Lionel Deniau : Cela dépend de chaque établissement : dans certains les équipes sont stables, mais dans bien d’autres, elles subissent un turn over impressionnant. Il nous semble que pour faire face à de telles difficultés, il serait important de rendre attractif le travail en IR. Cela pourrait se faire tout d’abord par une formation complémentaire au diplôme initial, qui permettrait une préparation et une adaptation au public particulièrement difficile que nous recevons. Une fois en place, les personnels doivent se voir reconnue l’interpellation psychique et physique qu’ils subissent. Cela pourrait prendre la forme d’une meilleure rémunération, qui serait spécifique à ces postes particulièrement exposés. Mais, il faut aussi que soit reconnue dans une ligne budgétaire spécifique, le soutien apporté aux professionnels que cela s’appelle supervision ou analyse de pratique. Tout cela permettrait, nous semble-t-il, d’aider les professionnels qui se dépensent beaucoup et s’usent dans les IR, plus que partout ailleurs, à mieux vivre les désavantages liés aux investissements forts qui leur sont demandés.

 

Quelles sont vos relations avec les autorités ?

Lionel Deniau : Nous sommes en contact avec le ministère des affaires sociales. On nous y écoute avec intérêt. Mais, nous attendons surtout qu’on nous y entende. Nous cherchons à nous faire connaître, car beaucoup ne connaissent pas notre travail. Nous voulons éviter le renouvellement des tentations d’un Jacques Toubon, alors garde des Sceaux, qui avait pensé alors transformer nos établissements en Centre d’Education Renforcés ! Nous ne voulons plus de la compassion pour le travail que nous faisons, mais la reconnaissance de nos compétences.

 

Propos recueillis par Jacques Trémintin

LIEN SOCIAL ■ n°624 ■ 06/06/2002

 

L’A.I.R.e

Tout débute dans l’année scolaire 1995/1996, au cours de laquelle des directeurs d’établissement du Finistère puis de Bretagne se réunissent pour échanger sur leurs pratiques respectives. Constatant le manque d’une structure pouvant servir de lieu d’échange spécifique et d’interlocutrice privilégiée auprès des autorités, les statuts de l’Association des Instituts de Rééducation sont déposés fin 1995. En juin 1996 se tient la première journée d’étude. L’AIRe va progressivement attirer vers elle la moitié des établissements présents sur le territoire.

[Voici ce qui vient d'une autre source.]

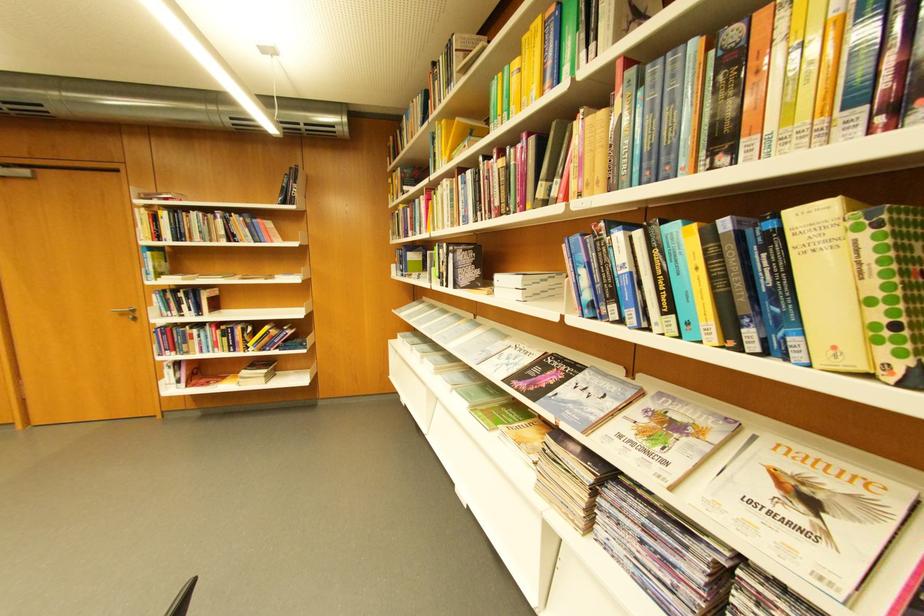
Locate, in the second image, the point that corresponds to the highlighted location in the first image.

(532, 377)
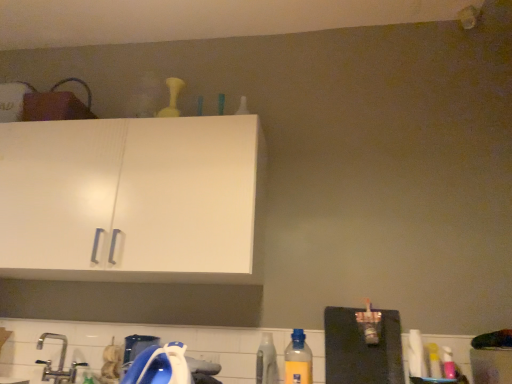
Question: From a real-world perspective, is yellow matte bottle at upper center, which is counted as the 1th bottle, starting from the back, positioned over translucent plastic bottle at lower center, the 2th bottle positioned from the right, based on gravity?

Choices:
 (A) no
 (B) yes

Answer: (B)

Question: From a real-world perspective, is yellow matte bottle at upper center, which is counted as the 1th bottle, starting from the back, below translucent plastic bottle at lower center, the 2th bottle in the front-to-back sequence?

Choices:
 (A) no
 (B) yes

Answer: (A)

Question: Is yellow matte bottle at upper center, placed as the 3th bottle when sorted from front to back, thinner than translucent plastic bottle at lower center, the 2th bottle in the front-to-back sequence?

Choices:
 (A) no
 (B) yes

Answer: (B)

Question: Does yellow matte bottle at upper center, the 3th bottle when ordered from right to left, come behind translucent plastic bottle at lower center, which is the 2th bottle from back to front?

Choices:
 (A) yes
 (B) no

Answer: (A)

Question: Does yellow matte bottle at upper center, placed as the 3th bottle when sorted from front to back, have a larger size compared to translucent plastic bottle at lower center, the 2th bottle positioned from the right?

Choices:
 (A) yes
 (B) no

Answer: (A)

Question: From a real-world perspective, is yellow matte bottle at upper center, marked as the first bottle in a left-to-right arrangement, positioned above or below translucent plastic bottle at lower center, placed as the first bottle when sorted from bottom to top?

Choices:
 (A) above
 (B) below

Answer: (A)

Question: Considering the positions of point click(x=169, y=114) and point click(x=269, y=382), is point click(x=169, y=114) closer or farther from the camera than point click(x=269, y=382)?

Choices:
 (A) closer
 (B) farther

Answer: (B)

Question: In terms of width, does yellow matte bottle at upper center, which is counted as the 1th bottle, starting from the back, look wider or thinner when compared to translucent plastic bottle at lower center, the 2th bottle positioned from the right?

Choices:
 (A) thin
 (B) wide

Answer: (A)

Question: Choose the correct answer: Is yellow matte bottle at upper center, the first bottle in the top-to-bottom sequence, inside translucent plastic bottle at lower center, which is the 2th bottle from back to front, or outside it?

Choices:
 (A) outside
 (B) inside

Answer: (A)

Question: Is yellow plastic bottle at lower center, the 1th bottle in the right-to-left sequence, wider or thinner than yellow matte bottle at upper center, the first bottle in the top-to-bottom sequence?

Choices:
 (A) wide
 (B) thin

Answer: (B)

Question: Considering the relative positions of yellow plastic bottle at lower center, which is counted as the third bottle, starting from the left, and yellow matte bottle at upper center, placed as the 3th bottle when sorted from front to back, in the image provided, is yellow plastic bottle at lower center, which is counted as the third bottle, starting from the left, to the left or to the right of yellow matte bottle at upper center, placed as the 3th bottle when sorted from front to back,?

Choices:
 (A) left
 (B) right

Answer: (B)

Question: From the image's perspective, relative to yellow matte bottle at upper center, the third bottle positioned from the bottom, is yellow plastic bottle at lower center, which is the 2th bottle from top to bottom, above or below?

Choices:
 (A) below
 (B) above

Answer: (A)

Question: Choose the correct answer: Is yellow plastic bottle at lower center, which is the 2th bottle from top to bottom, inside yellow matte bottle at upper center, the first bottle in the top-to-bottom sequence, or outside it?

Choices:
 (A) inside
 (B) outside

Answer: (B)

Question: Based on their positions, is silver metallic faucet at lower left located to the left or right of translucent plastic bottle at lower center, which is the 2th bottle from back to front?

Choices:
 (A) left
 (B) right

Answer: (A)

Question: From a real-world perspective, is silver metallic faucet at lower left above or below translucent plastic bottle at lower center, the 2th bottle positioned from the right?

Choices:
 (A) below
 (B) above

Answer: (A)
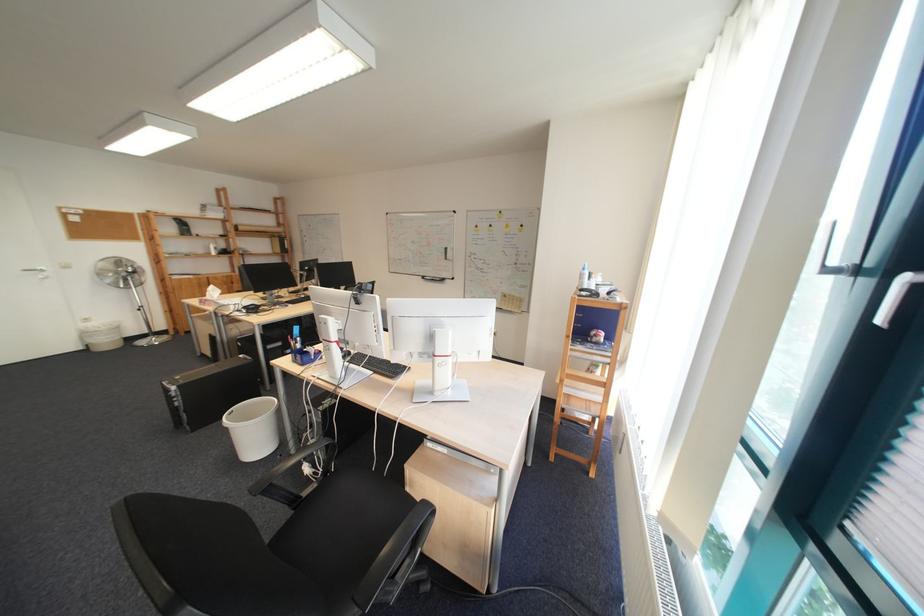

L’association se définit comme un regroupement de professionnels militants cherchant à faire de la prise en compte des enfants et adolescents souffrant de trouble du caractère et du comportement, un enjeu national. A cet effet, l’AIRe interpelle régulièrement les autorités. Sa première revendication concerne le changement d’appellation des IR : la prise en compte, dans sa globalité, de la population accueillie, justifie le label Institut Thérapeutique Educatif et Scolaire. Autre demande forte : que soit mis un terme à la triple habilitation (CDES, PJJ, Conseil général) qui multiplie les financeurs au profit d’un mode de financement unifié dépendant de l’assurance maladie (comme pour les autres formes de handicap). C’est donc avec force qu’est revgendiqué le maintien des ITES dans le secteur médico-social.  Autre souci essentiel, la réaffirmation de l’importance du partenariat, notamment en ce qui concerne l’Education nationale qui peine à faire face à ses obligations de mettre à disposition les enseignants nécessaires. L’Aire s’est dotée d’un comité scientifique destiné à alimenter ses réflexions. Y participent des personnalités issues d’horizons divers : psychiatrie (professeurs Jeammet et Mises), sociologie (Michel Chauvière), Education nationale (Serge Boismare du centre Pédagogique Claude Bernard), Justice (Hervé Hamon, Président du Tribunal pour enfants de Paris), Alain  (Directeur générale de Moissons Nouvelles)...  Chaque année, l’AIRe propose un colloque qui réunit les professionnels intéressés par la réflexion et la recherche sur les troubles du caractère et du comportement ainsi que sur les pratiques pédagogiques, éducatives, thérapeutique pour y remédier : Rennes (1996 & 1997), Paris (1998), Bordeaux (1999), Nîmes (2000), Lille (2001). Prochaines journées : les 4, 5 et 6 décembre 2002, à Paris. A noter une ouverture vers l’Europe et notamment la Belgique où se tiendra les journées de 2003.